A minha infancia inteira eu tive que lidar com um pai que não era um pai, com quem eu brigava 50% do tempo e nos outros 50% ignorava a existência. Ja com Thabita eu apenas fingia que nao existia. Elloa era a unica que me compreendia, cantava todas as noites, me levava à escola e sempre me acudia quando tinha algum problema, fosse ele qual for.

A criação masculinizada que tive, de certo modo, contribuiu para que eu desenvolvesse uma personalidade um tanto quanto bruta, não gosto de contato físico, salvo de uma pessoa específica: Elloa, detesto abraços e sinto que qualquer toque me causa erupções na pele. Acho que é só uma forma de dizer que a única pessoa que tem direito de me tocar é aquela que me deu carinho uma vida toda, um jeito triste de confirmar que sempre fui carente de atenção e que agora criei uma muralha pra não ser despedaçada por um carinho que eu posso ou não ter.

Esses pensamentos sempre pairam durante o banho. Acho que a água traz o meu lado mais cruel, sempre tenho pensamento maldosos quando venho pra cá. Desligo o chuveiro espalhando os pensamentos e me troco com agilidade, pegando um sobretudo no armário.

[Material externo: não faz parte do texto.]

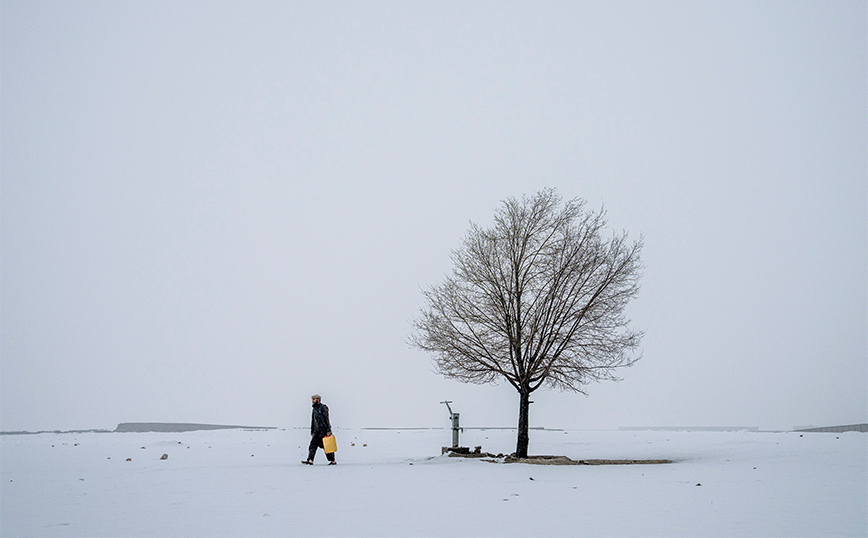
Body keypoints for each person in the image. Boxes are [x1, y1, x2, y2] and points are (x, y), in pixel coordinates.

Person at [302, 394, 336, 465]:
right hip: (316, 432)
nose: (312, 401)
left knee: (327, 446)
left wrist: (328, 430)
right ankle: (310, 460)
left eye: (314, 399)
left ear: (318, 399)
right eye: (312, 399)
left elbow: (327, 419)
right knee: (312, 445)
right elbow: (313, 420)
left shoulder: (323, 408)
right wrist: (312, 430)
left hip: (323, 431)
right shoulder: (314, 409)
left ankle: (333, 461)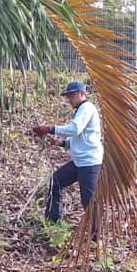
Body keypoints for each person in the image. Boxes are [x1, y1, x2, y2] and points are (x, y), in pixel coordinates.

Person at [31, 80, 103, 227]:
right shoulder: (79, 110)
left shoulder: (87, 108)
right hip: (79, 162)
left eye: (72, 95)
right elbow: (81, 137)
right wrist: (62, 143)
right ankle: (52, 223)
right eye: (68, 96)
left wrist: (50, 129)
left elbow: (75, 129)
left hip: (89, 163)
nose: (69, 99)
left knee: (88, 200)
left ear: (82, 93)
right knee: (55, 182)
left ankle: (95, 235)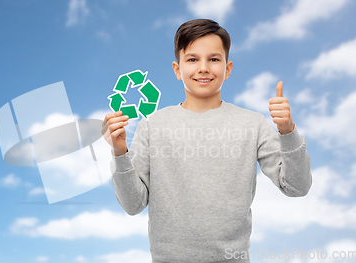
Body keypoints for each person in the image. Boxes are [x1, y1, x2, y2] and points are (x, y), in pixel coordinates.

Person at [101, 19, 312, 263]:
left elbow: (297, 186)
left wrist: (287, 131)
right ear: (177, 69)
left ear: (228, 68)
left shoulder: (252, 124)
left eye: (214, 59)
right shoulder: (152, 125)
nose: (203, 68)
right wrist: (119, 152)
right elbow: (133, 204)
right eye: (192, 59)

Desço sem fazer barulho e atravesso a porta com rapidez. Caminho devagar pela cidade, aproveitando o cheiro de croissant recém assado das padarias, observo um casal de idosos sentados numa mesinha tomando chá. Queria que estivesse aqui, mãe, você gostaria desse lugar. O lugar que eu conheço bem e ao mesmo tempo não.

Acabei de acostumando tanto com tons pastéis e uma paleta cinza que quando cores invadem meu campo de visão me sobrecarregam com uma energia que não sei explicar direito, não é como se me incomodasse, mas também não faz bem. O reformatório acabou tirando de mim o restante da paciência que eu tentava cultivar, agora sobrou só essa casca oca, esse nada. E francamente não tenho forças pra ser diferente disso.

Sinto o estômago reclamar ao sentir cheiro de massa. Giro os calcanhares para retomar a caminhada quando sinto um impacto no peito, me jogando para trás, em seguida sinto minhas costas baterem e um peso sobre meu corpo.

Mas que porra!! Ao olhar para frente fuzilo o causador da dor, que provavelmente vai me atormentar mais tarde.

Julles

Eu amava sacadas e a sensação de estar alto o suficiente para sentir frios na barriga me traziam coisas boas.

Os dias passaram rápido e pude resolver tudo que queria da universidade, aproveitando depois para caminhar na cidade. Conheci uma senhora gentil chamada Olivia, que me deu uma oportunidade de emprego, como entregadora da sua padaria, que era muito famosa na cidade.

Quem não gostou da notícia foram meus pais. Sei de tudo que me ocorreu, mas não sou um vaso de flores, preciso me sentir autossuficiente e mesmo sabendo que não preciso trabalhar, eu quero.
Depois de minutos torturantes de conversa, em que eu repeti o mesmo discurso centenas de vezes, chegamos ao acordo de que eu poderia trabalhar meio período, contanto que focasse também na universidade. Perfeito. No entanto, esse restante dessa semana eu iria integralmente.

A preocupação dos meus pais é natural, eu tive tantos problemas de saúde que poderia ir para o Guiness book, meus momentos de equilíbrio eram instáveis e eu causei, por diversas vezes, sustos significativos não só a eles, como a Noah também. Mesmo que agora Noah não se importe tanto comigo, ele foi um irmão atencioso e peça fundamental para que eu sobrevivesse, bom, a mim. Uma pessoa que não quer ser salva é perigosa e digamos que foi ele que me lembrou que eu deveria querer ser salva, até que permiti que ele o fizesse.

Meu primeiro dia estava me causando borboletas no estômago, não pelo medo de falhar, mas pela ansiedade de tentar. É delivery sobre rodas e como eu sou habilidosa com os patins me saí muito bem.